Using this example, Jackson and her colleagues predicted that the minimum dose of EPA and DHA necessary to be 95 percent certain that the mean baseline Omega 3 Index of 4 percent will increase to 8 percent (in 13 weeks) is 1,750 mg per day of a triglyceride formulation or 2500 mg per day of an ethyl ester formulation. Both of these forms are common in fish oil preparations.
Therefore, in order for 95 percent of subjects (not just 50 percent) to achieve a desirable Omega 3 Index from a baseline of 4 percent, roughly 2,000 mg per day of EPA and DHA (depending on the chemical form) would likely be required.
Do researchers still need the Omega 3 Index?
The calculator presented in this study does not eliminate the need for Omega 3 Index testing. In fact, establishing a baseline Omega 3 Index is essential to use the calculator.
“The recommended doses are simply average responses, but individual responses to EPA and DHA are still very difficult to predict,” says Dr. Jackson. “In a recent consumer cohort, we found individuals spanned the full range of Omega 3 Index despite reporting the same amount of fish intake and supplement use.”
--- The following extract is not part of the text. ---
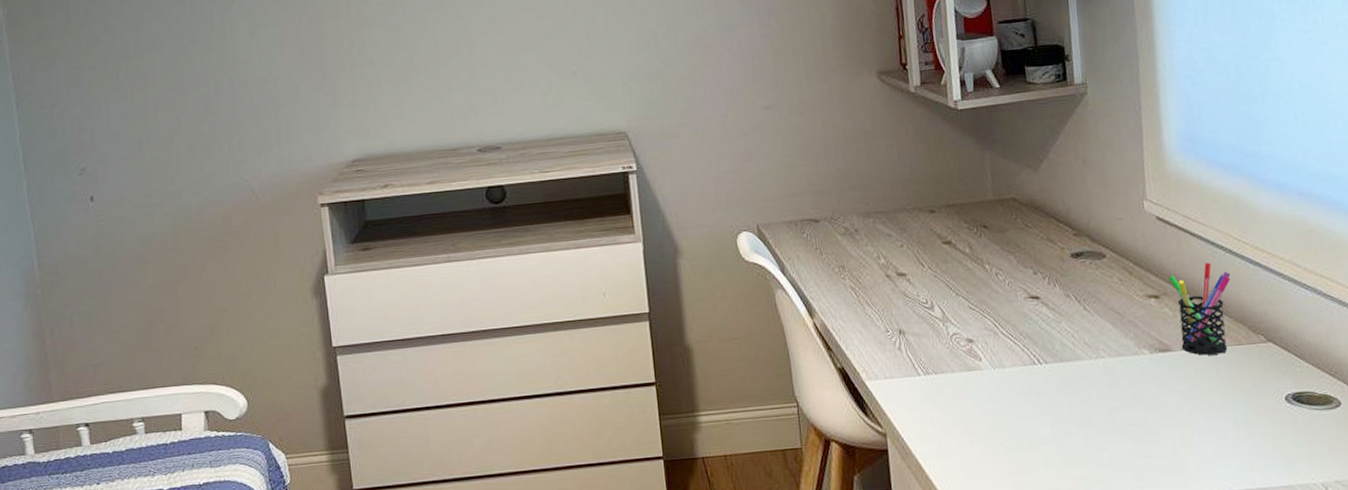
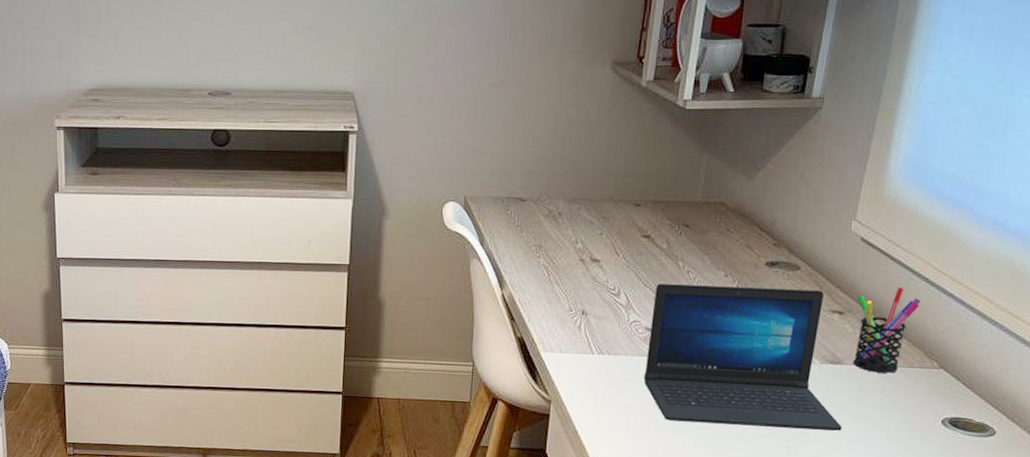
laptop: none [968,276,1190,439] -> present [644,284,842,431]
This paper outlines that if people want to reach 8 percent in a relatively short amount of time, such as three to four months, they would need 1-2 grams EPA and DHA per day, depending on their starting Omega 3 Index.
“As noted, the equation developed [in this paper] can aid in predicting population Omega 3 Index changes, but because of the large interindividual variability in the Omega 3 Index response to EPA and DHA supplementation, it will likely be less useful in the clinical setting where direct testing of the Omega 3 Index would be the preferred approach to assessing EPA and DHA status,” the study authors explain.